Back at the cattle farm, Jack is packing and preparing to burn the farm down when Layla returns. Layla questions Jack about the clones and he confesses he was planning to replace her again because she was unhappy. She offers to forget everything that has happened so they can have a fresh start together, as there is nothing out in the world for her anymore. Jacks promises everything will be better now then on. After they kiss, Layla leaves the room briefly and returns with the shotgun, shooting Jack in the head before he notices her. She unlocks the mysterious cloning tank using Jacks severed finger/hand and uses it to make a clone of Toby, which she raises by herself while continuing to run the farm.

==Cast==
- Ashley Zukerman as Jack
- Talia Zucker as Layla
- Will Howarth as Brady

==Production==
The film is directed by Will Howarth and Tom McKeith.
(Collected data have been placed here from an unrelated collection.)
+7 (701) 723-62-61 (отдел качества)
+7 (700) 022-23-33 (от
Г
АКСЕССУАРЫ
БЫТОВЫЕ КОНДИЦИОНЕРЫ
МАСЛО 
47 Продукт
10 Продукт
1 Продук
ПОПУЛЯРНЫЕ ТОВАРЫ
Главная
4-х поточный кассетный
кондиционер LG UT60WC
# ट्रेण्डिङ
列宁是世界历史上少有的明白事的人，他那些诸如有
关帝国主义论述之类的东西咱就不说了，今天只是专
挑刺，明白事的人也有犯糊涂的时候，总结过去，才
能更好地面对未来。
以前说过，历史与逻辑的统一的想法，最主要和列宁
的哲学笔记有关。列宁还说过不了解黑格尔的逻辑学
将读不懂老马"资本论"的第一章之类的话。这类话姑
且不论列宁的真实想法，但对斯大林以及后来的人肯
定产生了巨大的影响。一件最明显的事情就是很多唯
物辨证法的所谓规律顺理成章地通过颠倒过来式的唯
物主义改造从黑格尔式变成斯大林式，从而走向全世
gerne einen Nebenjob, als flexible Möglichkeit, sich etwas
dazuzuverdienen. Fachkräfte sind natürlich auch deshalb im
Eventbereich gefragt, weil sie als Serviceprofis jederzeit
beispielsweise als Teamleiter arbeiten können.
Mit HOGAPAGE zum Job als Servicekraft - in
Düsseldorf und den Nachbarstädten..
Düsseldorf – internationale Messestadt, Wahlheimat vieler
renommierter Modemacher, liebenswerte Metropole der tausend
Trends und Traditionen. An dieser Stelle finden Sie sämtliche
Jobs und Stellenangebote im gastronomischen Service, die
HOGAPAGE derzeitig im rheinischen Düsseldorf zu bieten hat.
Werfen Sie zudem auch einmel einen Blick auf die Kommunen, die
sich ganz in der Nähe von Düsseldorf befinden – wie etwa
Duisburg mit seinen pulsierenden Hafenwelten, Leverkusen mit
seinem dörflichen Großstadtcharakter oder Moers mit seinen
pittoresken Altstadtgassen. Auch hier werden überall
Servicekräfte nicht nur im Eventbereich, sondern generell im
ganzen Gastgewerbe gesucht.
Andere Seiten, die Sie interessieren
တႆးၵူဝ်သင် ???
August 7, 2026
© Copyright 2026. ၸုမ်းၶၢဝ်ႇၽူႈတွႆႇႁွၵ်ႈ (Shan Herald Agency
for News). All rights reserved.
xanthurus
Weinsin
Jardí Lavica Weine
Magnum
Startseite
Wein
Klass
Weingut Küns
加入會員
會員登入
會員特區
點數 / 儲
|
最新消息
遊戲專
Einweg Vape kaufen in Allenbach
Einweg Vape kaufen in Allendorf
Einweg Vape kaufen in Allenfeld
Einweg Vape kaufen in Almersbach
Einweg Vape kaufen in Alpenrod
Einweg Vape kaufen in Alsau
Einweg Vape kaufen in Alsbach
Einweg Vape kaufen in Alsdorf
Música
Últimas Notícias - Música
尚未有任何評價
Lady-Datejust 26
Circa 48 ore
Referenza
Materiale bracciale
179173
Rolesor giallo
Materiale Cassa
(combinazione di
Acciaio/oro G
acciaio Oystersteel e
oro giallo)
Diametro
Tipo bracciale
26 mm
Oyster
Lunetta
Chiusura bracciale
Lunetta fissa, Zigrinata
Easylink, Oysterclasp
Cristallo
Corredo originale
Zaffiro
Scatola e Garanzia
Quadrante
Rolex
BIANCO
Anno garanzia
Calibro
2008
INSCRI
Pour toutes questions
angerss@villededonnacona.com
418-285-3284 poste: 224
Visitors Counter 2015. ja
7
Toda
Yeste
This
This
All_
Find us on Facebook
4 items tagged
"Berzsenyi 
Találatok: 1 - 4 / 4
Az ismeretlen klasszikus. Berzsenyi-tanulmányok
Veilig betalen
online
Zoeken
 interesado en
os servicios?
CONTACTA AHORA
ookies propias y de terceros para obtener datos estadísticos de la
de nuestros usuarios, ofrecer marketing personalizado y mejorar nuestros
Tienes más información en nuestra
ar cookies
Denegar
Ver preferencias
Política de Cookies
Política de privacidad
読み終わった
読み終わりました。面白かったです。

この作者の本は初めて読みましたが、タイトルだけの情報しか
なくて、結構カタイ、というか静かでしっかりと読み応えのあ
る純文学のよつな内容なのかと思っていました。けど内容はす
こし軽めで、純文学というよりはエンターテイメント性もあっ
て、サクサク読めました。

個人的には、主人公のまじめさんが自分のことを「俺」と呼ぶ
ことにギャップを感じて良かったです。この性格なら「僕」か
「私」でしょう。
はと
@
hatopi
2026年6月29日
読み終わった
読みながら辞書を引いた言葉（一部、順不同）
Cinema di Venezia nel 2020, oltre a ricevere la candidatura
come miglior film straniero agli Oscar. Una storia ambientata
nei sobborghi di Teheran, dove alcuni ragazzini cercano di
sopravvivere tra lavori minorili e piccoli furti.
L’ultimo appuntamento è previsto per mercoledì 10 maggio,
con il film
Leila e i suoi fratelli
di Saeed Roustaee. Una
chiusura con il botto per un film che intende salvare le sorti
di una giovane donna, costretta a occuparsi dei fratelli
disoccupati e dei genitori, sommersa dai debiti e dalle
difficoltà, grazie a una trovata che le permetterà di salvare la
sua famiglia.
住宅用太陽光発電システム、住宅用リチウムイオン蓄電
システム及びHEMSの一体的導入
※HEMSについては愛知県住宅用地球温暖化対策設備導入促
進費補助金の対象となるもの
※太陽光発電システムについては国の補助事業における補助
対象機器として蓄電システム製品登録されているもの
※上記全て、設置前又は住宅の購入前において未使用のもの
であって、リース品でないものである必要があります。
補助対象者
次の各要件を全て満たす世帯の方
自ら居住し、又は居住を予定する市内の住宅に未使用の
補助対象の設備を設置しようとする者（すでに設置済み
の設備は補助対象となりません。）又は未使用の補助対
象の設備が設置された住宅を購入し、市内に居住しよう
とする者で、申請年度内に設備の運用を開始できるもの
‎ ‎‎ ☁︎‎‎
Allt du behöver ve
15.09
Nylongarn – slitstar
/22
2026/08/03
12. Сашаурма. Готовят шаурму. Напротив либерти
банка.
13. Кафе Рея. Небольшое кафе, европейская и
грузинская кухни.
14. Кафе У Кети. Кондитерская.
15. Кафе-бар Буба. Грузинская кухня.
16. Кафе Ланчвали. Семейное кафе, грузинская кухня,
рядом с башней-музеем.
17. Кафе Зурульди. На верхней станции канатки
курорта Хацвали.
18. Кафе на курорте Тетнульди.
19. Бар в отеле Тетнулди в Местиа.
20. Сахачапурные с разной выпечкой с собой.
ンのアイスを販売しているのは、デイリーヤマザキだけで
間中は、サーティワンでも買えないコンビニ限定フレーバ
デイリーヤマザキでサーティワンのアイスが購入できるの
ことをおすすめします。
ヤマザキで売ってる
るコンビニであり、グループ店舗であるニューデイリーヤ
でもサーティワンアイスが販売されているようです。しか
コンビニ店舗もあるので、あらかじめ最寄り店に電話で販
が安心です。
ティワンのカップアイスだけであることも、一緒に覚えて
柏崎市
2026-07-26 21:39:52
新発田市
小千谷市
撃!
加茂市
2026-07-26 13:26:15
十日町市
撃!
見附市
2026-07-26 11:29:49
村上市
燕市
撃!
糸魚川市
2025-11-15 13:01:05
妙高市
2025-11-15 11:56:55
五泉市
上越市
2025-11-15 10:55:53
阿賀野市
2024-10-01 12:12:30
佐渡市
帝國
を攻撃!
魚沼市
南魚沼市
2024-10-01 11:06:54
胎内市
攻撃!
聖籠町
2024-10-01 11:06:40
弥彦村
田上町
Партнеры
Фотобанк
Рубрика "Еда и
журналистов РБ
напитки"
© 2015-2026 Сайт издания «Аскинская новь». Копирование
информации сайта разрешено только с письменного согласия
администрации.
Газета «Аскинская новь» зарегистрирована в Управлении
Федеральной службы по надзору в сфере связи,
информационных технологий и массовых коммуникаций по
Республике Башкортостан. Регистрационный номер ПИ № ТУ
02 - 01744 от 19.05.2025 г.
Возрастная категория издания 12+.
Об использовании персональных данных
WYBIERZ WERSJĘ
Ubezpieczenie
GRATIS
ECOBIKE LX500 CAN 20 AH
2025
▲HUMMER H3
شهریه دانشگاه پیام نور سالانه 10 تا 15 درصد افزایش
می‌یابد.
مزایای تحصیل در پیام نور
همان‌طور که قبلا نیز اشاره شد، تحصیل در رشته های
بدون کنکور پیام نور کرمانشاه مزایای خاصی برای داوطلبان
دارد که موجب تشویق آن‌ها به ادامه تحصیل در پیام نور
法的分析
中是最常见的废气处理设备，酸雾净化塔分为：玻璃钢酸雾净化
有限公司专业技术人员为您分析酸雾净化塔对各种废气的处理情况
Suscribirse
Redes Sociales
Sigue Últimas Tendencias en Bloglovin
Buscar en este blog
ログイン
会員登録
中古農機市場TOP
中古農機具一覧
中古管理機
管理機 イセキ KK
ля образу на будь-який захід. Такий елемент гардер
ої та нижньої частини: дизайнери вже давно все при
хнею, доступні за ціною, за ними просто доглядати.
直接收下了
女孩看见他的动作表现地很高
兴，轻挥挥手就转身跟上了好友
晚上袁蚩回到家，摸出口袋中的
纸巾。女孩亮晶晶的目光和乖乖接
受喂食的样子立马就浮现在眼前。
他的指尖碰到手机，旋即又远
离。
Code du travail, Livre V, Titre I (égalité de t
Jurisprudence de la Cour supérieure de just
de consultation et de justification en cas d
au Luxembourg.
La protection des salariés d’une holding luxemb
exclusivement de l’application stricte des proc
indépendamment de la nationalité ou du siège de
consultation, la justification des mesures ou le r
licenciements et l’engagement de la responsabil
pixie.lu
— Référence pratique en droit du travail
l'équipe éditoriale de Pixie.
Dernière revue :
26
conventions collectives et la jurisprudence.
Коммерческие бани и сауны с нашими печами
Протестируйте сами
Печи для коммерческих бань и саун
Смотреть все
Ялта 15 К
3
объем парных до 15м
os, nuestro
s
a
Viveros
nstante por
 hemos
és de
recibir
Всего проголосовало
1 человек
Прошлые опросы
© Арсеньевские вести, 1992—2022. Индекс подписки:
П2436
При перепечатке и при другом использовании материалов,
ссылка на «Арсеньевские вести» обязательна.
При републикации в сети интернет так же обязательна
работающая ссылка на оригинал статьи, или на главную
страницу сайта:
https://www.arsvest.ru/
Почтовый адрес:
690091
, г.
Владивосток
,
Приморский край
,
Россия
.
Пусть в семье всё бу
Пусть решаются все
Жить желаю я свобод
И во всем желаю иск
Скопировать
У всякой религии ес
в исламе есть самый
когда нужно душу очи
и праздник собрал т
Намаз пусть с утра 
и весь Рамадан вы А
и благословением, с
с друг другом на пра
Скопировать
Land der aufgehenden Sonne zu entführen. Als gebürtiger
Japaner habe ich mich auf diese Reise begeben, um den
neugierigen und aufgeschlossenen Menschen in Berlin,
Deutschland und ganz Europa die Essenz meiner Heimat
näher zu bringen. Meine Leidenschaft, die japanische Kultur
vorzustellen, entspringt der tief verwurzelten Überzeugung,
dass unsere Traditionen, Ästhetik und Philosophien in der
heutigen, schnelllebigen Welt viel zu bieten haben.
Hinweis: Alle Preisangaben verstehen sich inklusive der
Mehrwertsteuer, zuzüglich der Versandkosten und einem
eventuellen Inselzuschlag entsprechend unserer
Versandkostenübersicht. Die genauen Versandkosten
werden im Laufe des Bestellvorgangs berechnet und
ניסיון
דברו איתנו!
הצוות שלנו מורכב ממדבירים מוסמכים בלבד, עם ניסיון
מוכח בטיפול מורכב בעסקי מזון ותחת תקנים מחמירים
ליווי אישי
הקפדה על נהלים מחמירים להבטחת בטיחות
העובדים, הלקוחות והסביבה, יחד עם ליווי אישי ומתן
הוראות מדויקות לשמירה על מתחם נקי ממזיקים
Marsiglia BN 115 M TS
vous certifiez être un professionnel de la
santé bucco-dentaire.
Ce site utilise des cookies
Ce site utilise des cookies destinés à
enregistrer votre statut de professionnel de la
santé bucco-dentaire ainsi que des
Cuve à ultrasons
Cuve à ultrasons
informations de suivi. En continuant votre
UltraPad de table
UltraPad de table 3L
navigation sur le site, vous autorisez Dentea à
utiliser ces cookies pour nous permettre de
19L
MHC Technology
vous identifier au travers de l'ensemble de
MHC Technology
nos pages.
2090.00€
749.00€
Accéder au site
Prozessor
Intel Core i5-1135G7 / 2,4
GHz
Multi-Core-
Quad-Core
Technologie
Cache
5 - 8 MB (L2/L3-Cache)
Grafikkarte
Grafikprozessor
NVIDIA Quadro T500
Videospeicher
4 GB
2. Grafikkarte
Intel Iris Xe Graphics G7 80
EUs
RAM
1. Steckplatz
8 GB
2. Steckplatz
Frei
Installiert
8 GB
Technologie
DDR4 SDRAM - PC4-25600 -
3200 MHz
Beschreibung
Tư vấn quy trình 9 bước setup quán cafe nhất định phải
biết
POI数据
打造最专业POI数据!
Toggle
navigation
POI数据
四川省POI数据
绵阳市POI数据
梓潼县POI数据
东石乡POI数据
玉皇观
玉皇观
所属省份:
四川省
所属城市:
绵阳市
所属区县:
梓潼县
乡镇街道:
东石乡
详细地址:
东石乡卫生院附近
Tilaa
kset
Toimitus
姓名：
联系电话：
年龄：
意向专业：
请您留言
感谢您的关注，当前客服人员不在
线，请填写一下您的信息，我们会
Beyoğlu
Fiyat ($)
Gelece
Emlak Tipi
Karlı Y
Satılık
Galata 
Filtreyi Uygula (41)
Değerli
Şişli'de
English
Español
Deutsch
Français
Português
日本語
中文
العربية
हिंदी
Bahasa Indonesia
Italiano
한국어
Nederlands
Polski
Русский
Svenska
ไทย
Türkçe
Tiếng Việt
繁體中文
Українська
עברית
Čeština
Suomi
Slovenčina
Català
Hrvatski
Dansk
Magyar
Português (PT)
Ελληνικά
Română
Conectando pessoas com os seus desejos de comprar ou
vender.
It is written by Will Howarth and Talia Zucker who also star, alongside Ashley Zukerman. Principal photography took place in New South Wales, in Goulburn and Cooma over five weeks, finishing by March 2022. Funding came from Screen Australia and Screen NSW. Helena Czajka composed the score for the film, while Paul Murphy, Luca Cappelli, Howarth, and McKeith edited the film.

==Release==
The film premiered at the 71st Sydney Film Festival. The film was released theatrically in Australia on 27 March 2025.